This blog provides an informal forum for terrestrial invertebrate watchers to post recent sightings of interesting observations in the southern Vancouver Island region. Please send your sightings by email to Jeremy Tatum (tatumjb352@gmail.com). Be sure to include your name, phone number, the species name (common or scientific) of the invertebrate you saw, location, date, and number of individuals. If you have a photograph you are willing to share, please send it along. Click on the title above for an index of past sightings.The index is updated most days.

2021 September 16

2021 September 16

    Aziza Cooper writes:  On September 14, this moth was on my garage, in Salsbury Way.

 

Coryphista meadii (Lep.: Geometridae)   Aziza Cooper

   Val George writes:  Yesterday, September 15, I checked for moths on the walls around the lights at the nature centre in Goldstream Park.  Results:

2 Neoalcis californiaria, 1 Noctua pronuba, 2 Plemyria georgii

Plemyria georgii (Lep.: Geometridae)   Val George

   Gordon Hart sends a photograph of a bee fly, probably Villa sp. from the Highlands.

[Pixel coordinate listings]

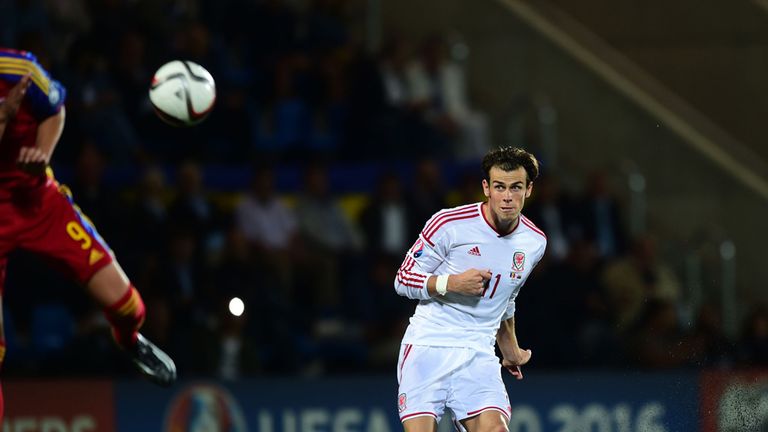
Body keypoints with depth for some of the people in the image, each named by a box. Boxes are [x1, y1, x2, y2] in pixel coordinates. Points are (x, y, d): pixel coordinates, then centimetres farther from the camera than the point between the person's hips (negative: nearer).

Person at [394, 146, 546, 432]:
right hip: (428, 346, -3)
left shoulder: (535, 242, 6)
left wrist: (510, 351, 33)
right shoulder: (448, 223, -10)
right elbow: (404, 280, -3)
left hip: (478, 355, 3)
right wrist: (452, 283, -18)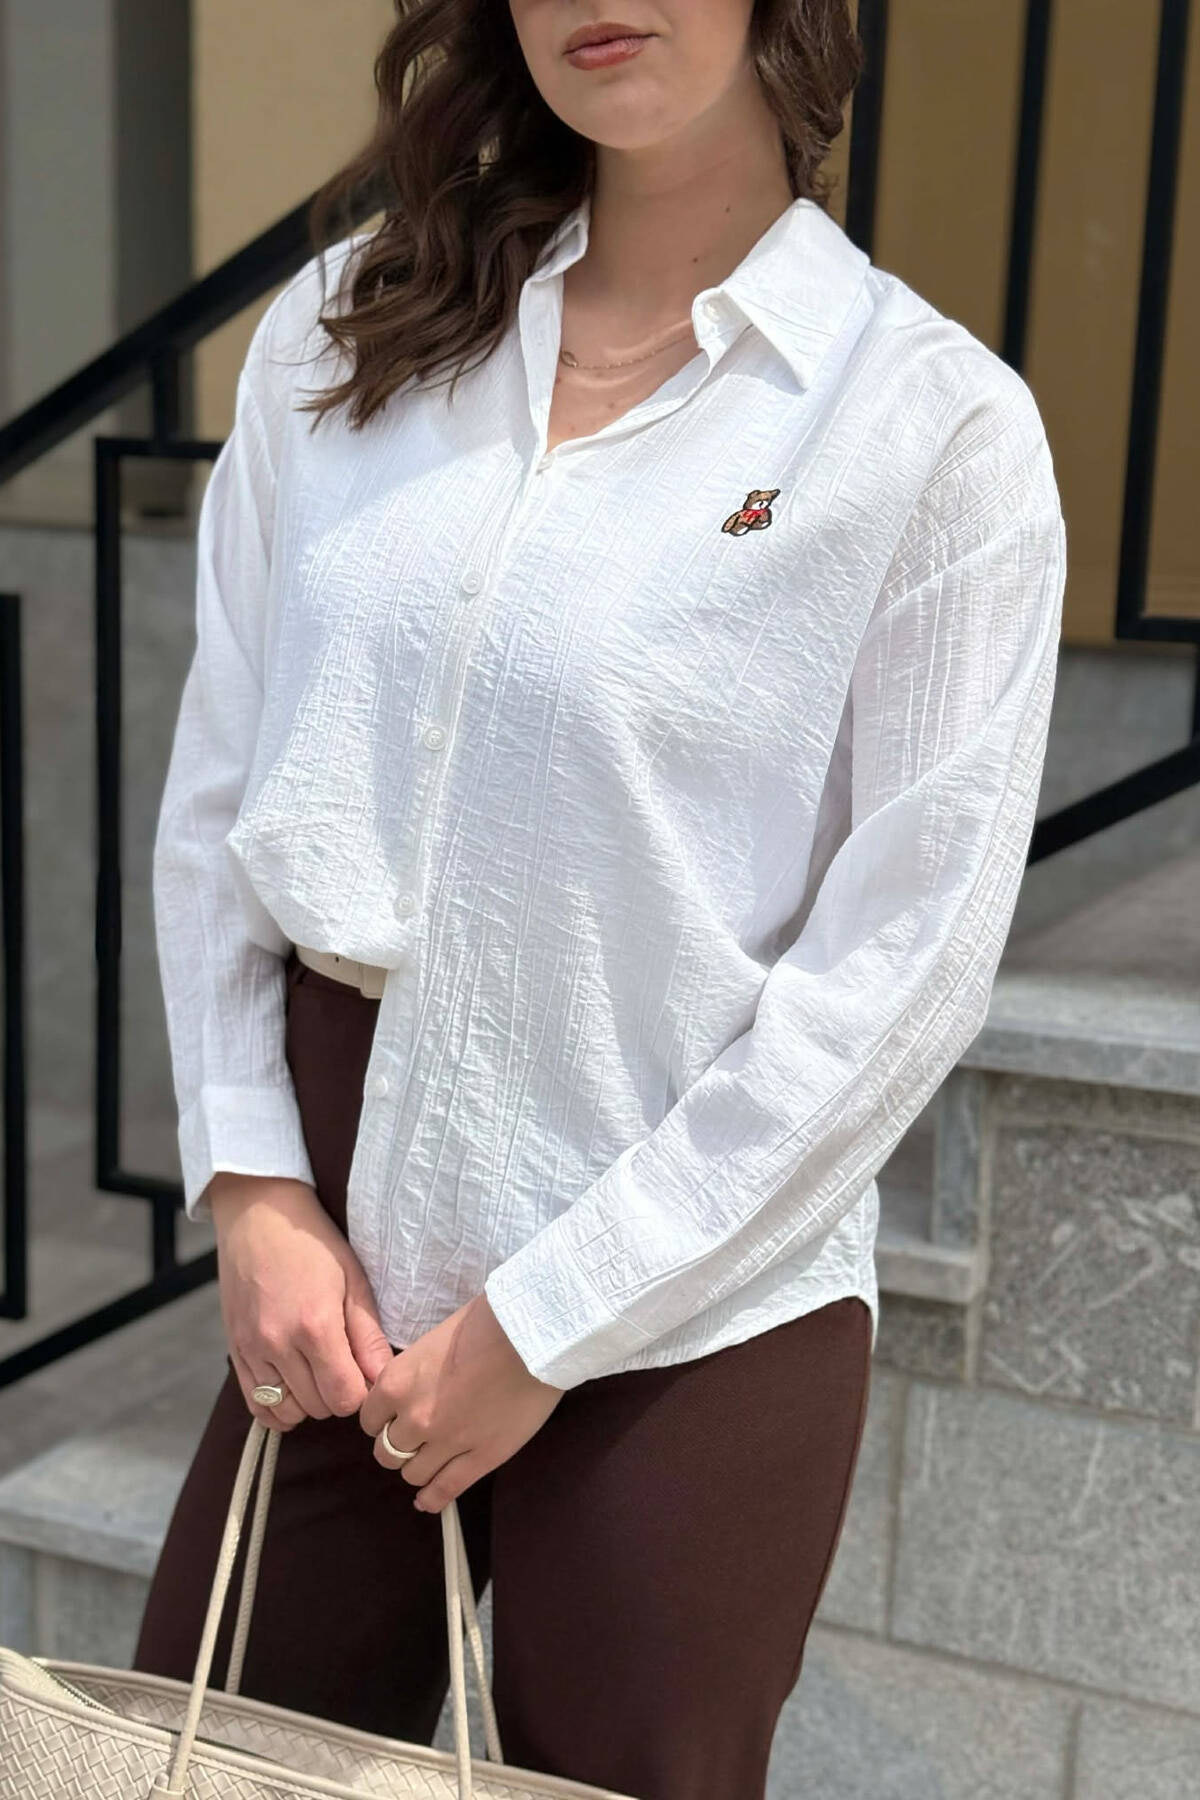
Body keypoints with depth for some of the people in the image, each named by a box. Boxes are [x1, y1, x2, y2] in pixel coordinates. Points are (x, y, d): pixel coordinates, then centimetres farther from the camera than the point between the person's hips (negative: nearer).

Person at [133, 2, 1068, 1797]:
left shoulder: (940, 421, -9)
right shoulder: (344, 327, 4)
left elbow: (908, 960, -11)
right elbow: (216, 788, 5)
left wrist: (548, 1320, -10)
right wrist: (254, 1189, -3)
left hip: (685, 1313, -3)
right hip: (337, 1268, 4)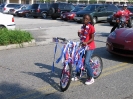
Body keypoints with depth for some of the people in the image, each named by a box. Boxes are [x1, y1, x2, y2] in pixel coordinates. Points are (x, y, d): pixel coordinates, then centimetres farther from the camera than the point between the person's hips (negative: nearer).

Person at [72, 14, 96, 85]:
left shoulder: (91, 27, -12)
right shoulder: (83, 27, 9)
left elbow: (92, 39, -14)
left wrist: (86, 42, -30)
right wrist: (79, 33, -4)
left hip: (89, 47, -7)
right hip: (83, 46, 8)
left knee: (86, 63, -12)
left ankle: (91, 78, 3)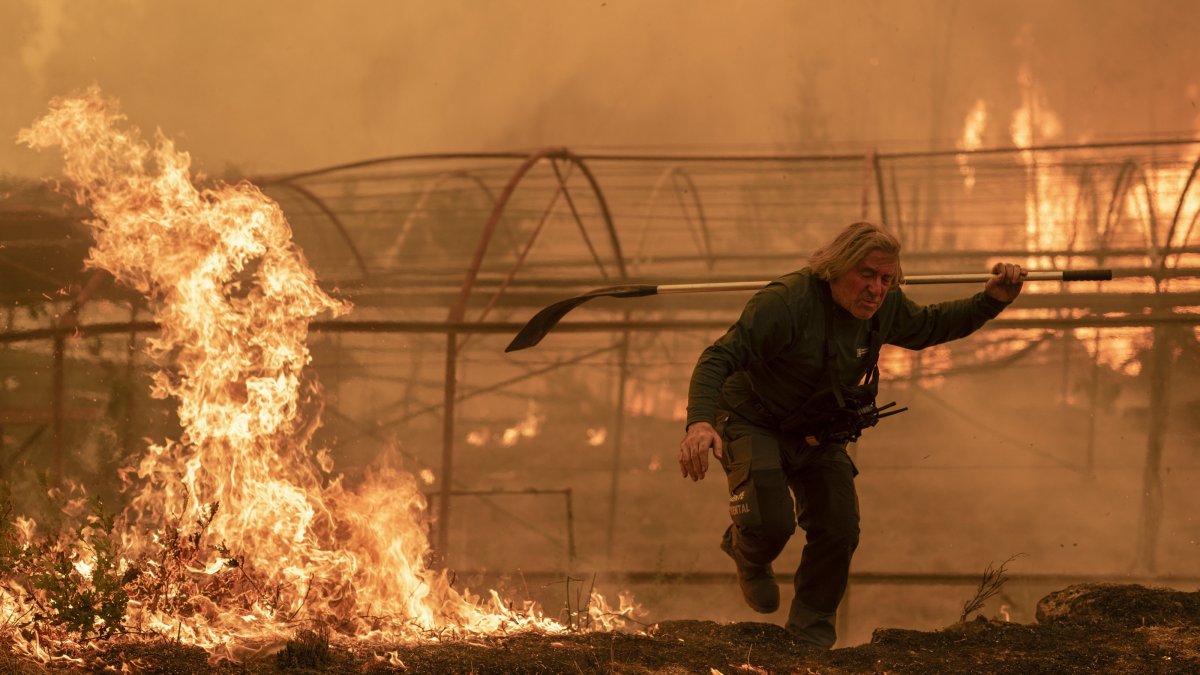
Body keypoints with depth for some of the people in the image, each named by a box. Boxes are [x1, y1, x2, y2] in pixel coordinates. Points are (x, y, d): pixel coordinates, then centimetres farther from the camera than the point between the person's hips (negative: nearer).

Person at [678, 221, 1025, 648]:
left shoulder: (885, 309, -7)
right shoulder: (787, 303, -32)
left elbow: (931, 327, 15)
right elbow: (719, 359, -37)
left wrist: (992, 301, 0)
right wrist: (699, 422, -54)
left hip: (818, 435, 6)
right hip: (753, 424, -6)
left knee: (839, 533, -2)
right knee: (771, 523, -22)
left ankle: (810, 631, 22)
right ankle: (747, 554, 19)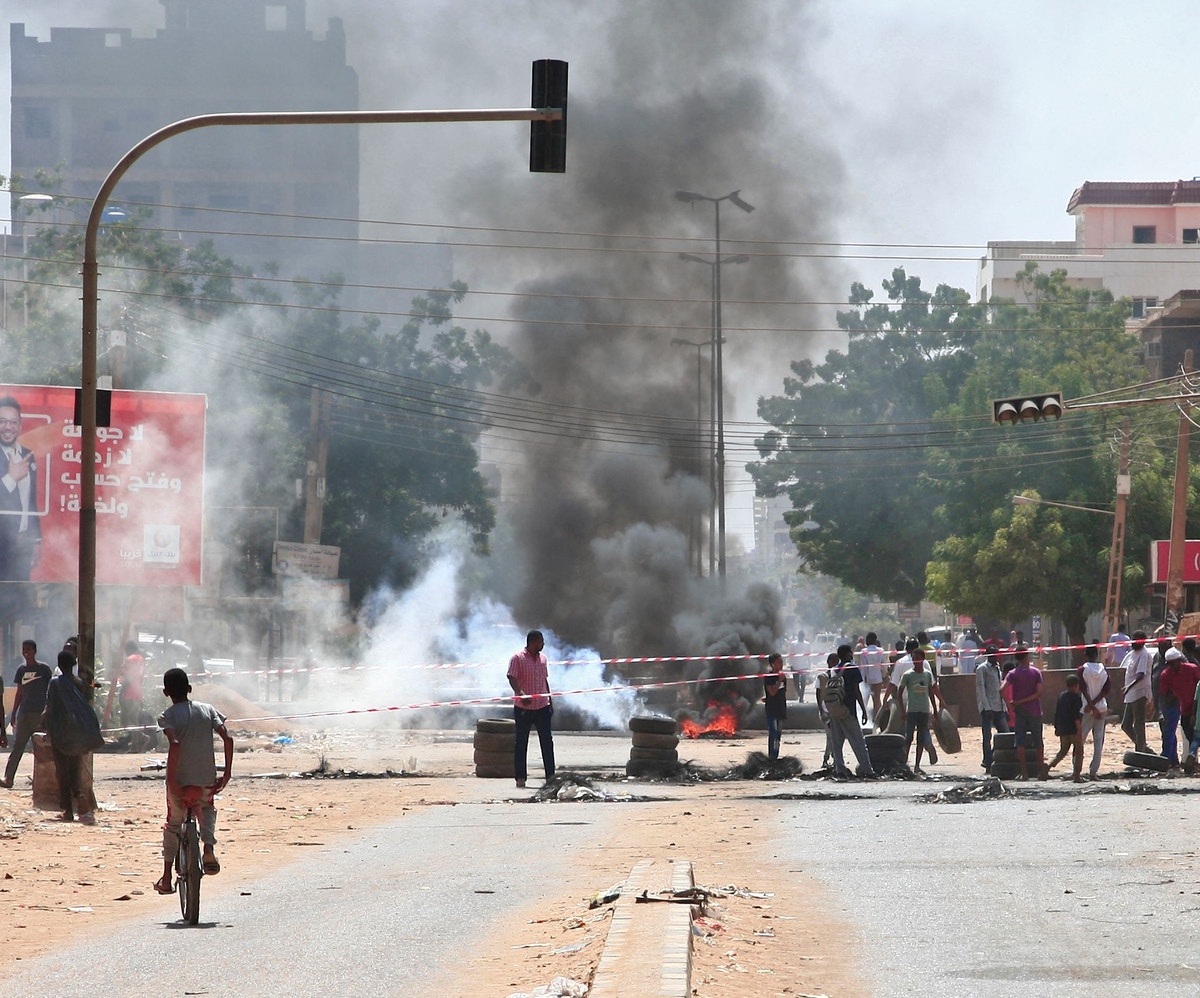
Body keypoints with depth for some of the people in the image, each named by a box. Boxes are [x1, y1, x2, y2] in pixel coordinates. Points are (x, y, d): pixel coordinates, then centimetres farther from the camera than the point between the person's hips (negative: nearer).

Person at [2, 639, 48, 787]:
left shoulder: (43, 669, -1)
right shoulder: (22, 670, 12)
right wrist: (13, 714, 15)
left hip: (39, 713, -4)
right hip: (24, 713, 4)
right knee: (17, 747, -1)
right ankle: (8, 778, -6)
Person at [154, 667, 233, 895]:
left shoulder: (168, 716, -7)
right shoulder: (207, 710, 4)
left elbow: (175, 744, -24)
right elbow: (227, 739, -6)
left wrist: (171, 780, -21)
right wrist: (227, 773, -1)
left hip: (180, 782, -3)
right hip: (207, 780, 3)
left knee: (173, 825, 18)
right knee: (207, 809, 33)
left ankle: (166, 880, 17)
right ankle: (209, 849, 8)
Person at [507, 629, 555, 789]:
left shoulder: (542, 658, 13)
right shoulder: (518, 658, -7)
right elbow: (512, 678, -17)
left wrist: (550, 702, 19)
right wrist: (521, 694, -33)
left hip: (542, 706, 5)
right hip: (523, 708, -5)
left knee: (547, 740, 0)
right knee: (521, 743, 2)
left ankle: (550, 775, 3)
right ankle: (520, 777, 7)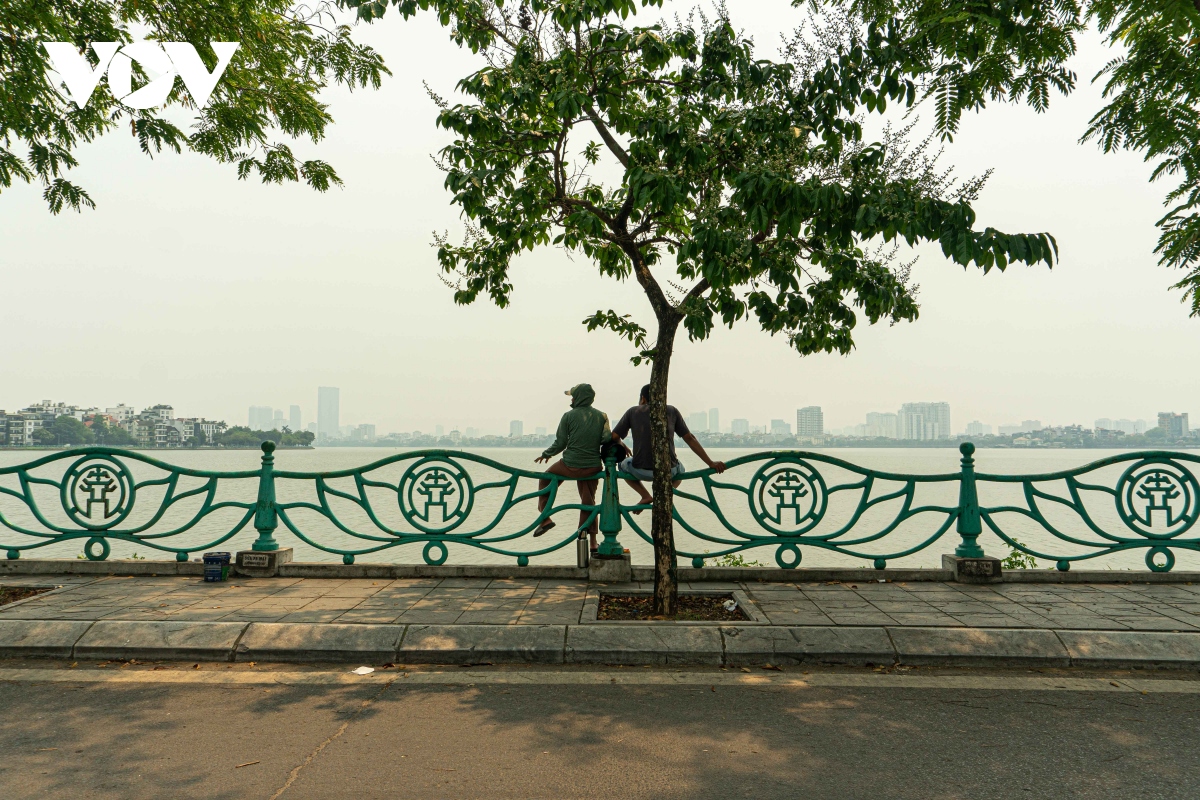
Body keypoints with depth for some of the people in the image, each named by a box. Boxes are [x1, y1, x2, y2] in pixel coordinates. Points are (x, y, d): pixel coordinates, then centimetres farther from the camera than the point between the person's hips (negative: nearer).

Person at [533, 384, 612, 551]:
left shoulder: (569, 416, -7)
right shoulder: (601, 416, 3)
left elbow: (560, 443, -5)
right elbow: (607, 439, -7)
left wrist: (545, 454, 10)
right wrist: (592, 445, 12)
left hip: (571, 465, -3)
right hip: (593, 467, 3)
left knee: (545, 479, 22)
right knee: (589, 501, 15)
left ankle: (545, 517, 14)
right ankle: (592, 542, 14)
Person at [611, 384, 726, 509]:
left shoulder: (633, 412, 7)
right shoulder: (672, 411, 10)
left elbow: (614, 437, 3)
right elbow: (689, 439, 8)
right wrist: (711, 463, 12)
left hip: (641, 471, -1)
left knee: (623, 464, 33)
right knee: (680, 470, 38)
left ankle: (645, 495, 9)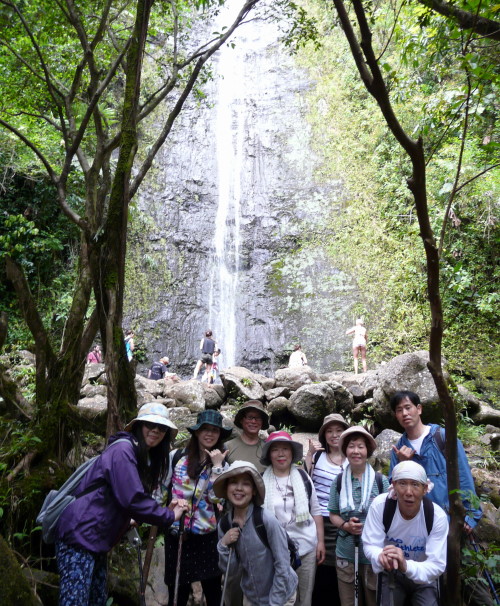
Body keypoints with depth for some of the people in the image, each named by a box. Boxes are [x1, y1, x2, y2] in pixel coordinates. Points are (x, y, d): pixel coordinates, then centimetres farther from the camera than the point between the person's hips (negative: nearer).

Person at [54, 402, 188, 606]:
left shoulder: (146, 457, 12)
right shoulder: (123, 449, -19)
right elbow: (131, 499, -26)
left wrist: (165, 509, 0)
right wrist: (169, 516, -14)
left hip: (97, 542, 10)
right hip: (79, 536, -10)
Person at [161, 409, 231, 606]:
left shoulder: (223, 464, 0)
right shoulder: (176, 457, -3)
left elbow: (216, 497, -13)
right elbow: (161, 488, 7)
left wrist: (217, 466, -17)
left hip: (208, 535, 0)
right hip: (176, 533, 0)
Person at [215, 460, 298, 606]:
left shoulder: (267, 520, -26)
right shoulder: (224, 524, -10)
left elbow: (282, 567, -19)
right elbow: (231, 572, -4)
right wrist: (223, 545, -19)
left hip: (280, 594, -5)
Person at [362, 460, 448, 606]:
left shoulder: (438, 516, -25)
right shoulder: (380, 505, -25)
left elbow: (437, 565, -27)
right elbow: (370, 545, -21)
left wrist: (406, 565, -46)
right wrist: (381, 556, -45)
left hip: (424, 577, 0)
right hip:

* **WORK REQUEST 1**
Write out the invertebrate sightings post starting with "Val George writes:  Yesterday, September" and going on through "from the Highlands.", putting "robber fly" in place of "bee fly".
* **WORK REQUEST 2**
In the invertebrate sightings post, where was the moth that Aziza Cooper saw on September 14?
* **WORK REQUEST 3**
Carry the invertebrate sightings post on from its last sentence.

* **RESPONSE 1**
Val George writes:  Yesterday, September 15, I checked for moths on the walls around the lights at the nature centre in Goldstream Park.  Results:

2 Neoalcis californiaria, 1 Noctua pronuba, 2 Plemyria georgii

Plemyria georgii (Lep.: Geometridae)   Val George

   Gordon Hart sends a photograph of a robber fly, probably Villa sp. from the Highlands.

* **RESPONSE 2**
On Aziza Cooper's garage, in Salsbury Way.

* **RESPONSE 3**
Villa sp. (Dip.: Bombyliidae)  Gordon Hart

   Aziza Cooper reports that on September 15 she saw one Pine White at Aylard Farm in East Sooke Park.

   Jeremy Tatum writes:  This morning (September 16) I was looking at the flowers in the garden department of Canadian Tire at Hillside Shopping Mall on Hillside Avenue.  Among all the other plants was a small pot with a decorative cabbage in it, and a Cabbage White was ovipositing on it. I was tempted to buy the plant, but I had someone with me so I moved on.

2021 September 15

2021 September 16

    Aziza Cooper sends a photograph of a moth that was at her garage light on Salsbury Way on September 13.   Jeremy Tatum writes:  I had no idea what it was, so I sent the photograph  to Libby Avis, and, to my surprise she returned with the news that it is a colour variety of Neoalcis californiariaWe haven’t had one quite like this in Invert Alert before, but Libby sees them often at Port Alberni.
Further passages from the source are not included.